I assume you already read Alex Walther’s paper on the reliability of dissimilarity measures? There is also a great introductory tutorial and a new preprint that maybe shed some light on your question. Full disclosure: I’m by far no expert on this. Basically, the occurrence of negative distances is not related to the euclidean distances per se, but their cross-validation. As you cross-validate between runs and assuming that the estimated noise is independent between them, their true distance should be zero if they only differ by noise (this is also related to the multivariate noise normalization). As mentioned in the tutorial, especially very small distances can sometimes become negative, which overall is “an inevitable characteristic of an unbiased estimator”. So, if you cross-validate across runs and then average across folds, chances are that your RDM estimates can contain negative values in the diagonal and off-diagonal.

Interpretation is another thing and I’m definitely not skilled enough to provide any advice on that. Regarding your 2. question: do you mean applying inferences directly on the matrix and its included distances or comparing those matrices with models?

I’m gonna include @Martin in this post and hope he has time to have a look, as he will be able to provide a way more helpful answer and more insights.

HTH, best, Peer


#3

thanks for bringing me in, @PeerHerholz, I think you already did a fantastic job at explaining!

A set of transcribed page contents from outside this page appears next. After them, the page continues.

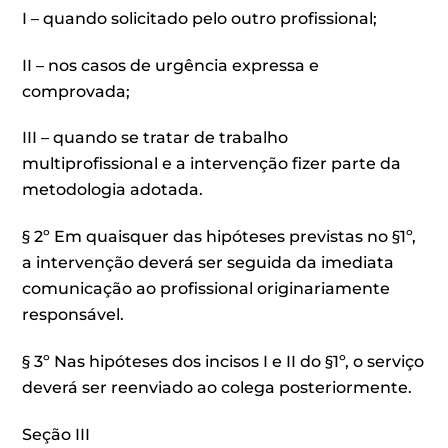
I – quando solicitado pelo outro profissional;
II – nos casos de urgência expressa e
comprovada;
III – quando se tratar de trabalho
multiprofissional e a intervenção fizer parte da
metodologia adotada.
§ 2º Em quaisquer das hipóteses previstas no §1º,
a intervenção deverá ser seguida da imediata
comunicação ao profissional originariamente
responsável.
§ 3º Nas hipóteses dos incisos I e II do §1º, o serviço
deverá ser reenviado ao colega posteriormente.
Seção III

The direction can be interpretable if you are dealing with a typical “cross-classification” situation, but for regular crossnobis, it’s the same as decoding: It can happen by chance, but it shouldn’t really happen. If it happens, it indicates that you are dealing with very low SNR or with some sort of confound. Anything in your design that is partially correlated with your effects of interest can cause spurious above-chance or below-chance, and specifically below-chance if that correlation is present only in some folds. The easiest way to figure this out is to see how global this trend is: if you find it pretty much everywhere, chances are you have a design confound. For dealing with it, I would recommend this paper and this paper.

Kind of. If you treat is as a statistical estimation issue yes. If the negative effects are really big or if it is a confound, then not really.

Best,
Martin


#4

Thank you @PeerHerholz and @Martin for your super helpful replies and I totally agree that these values could indicate a potential confound in my data. However, as the effect (of negative values) is not global across the whole matrix, I’m hoping that there may be other interpretations of the current results so will start by reading the papers you’ve linked in your replies. Thanks again for your help!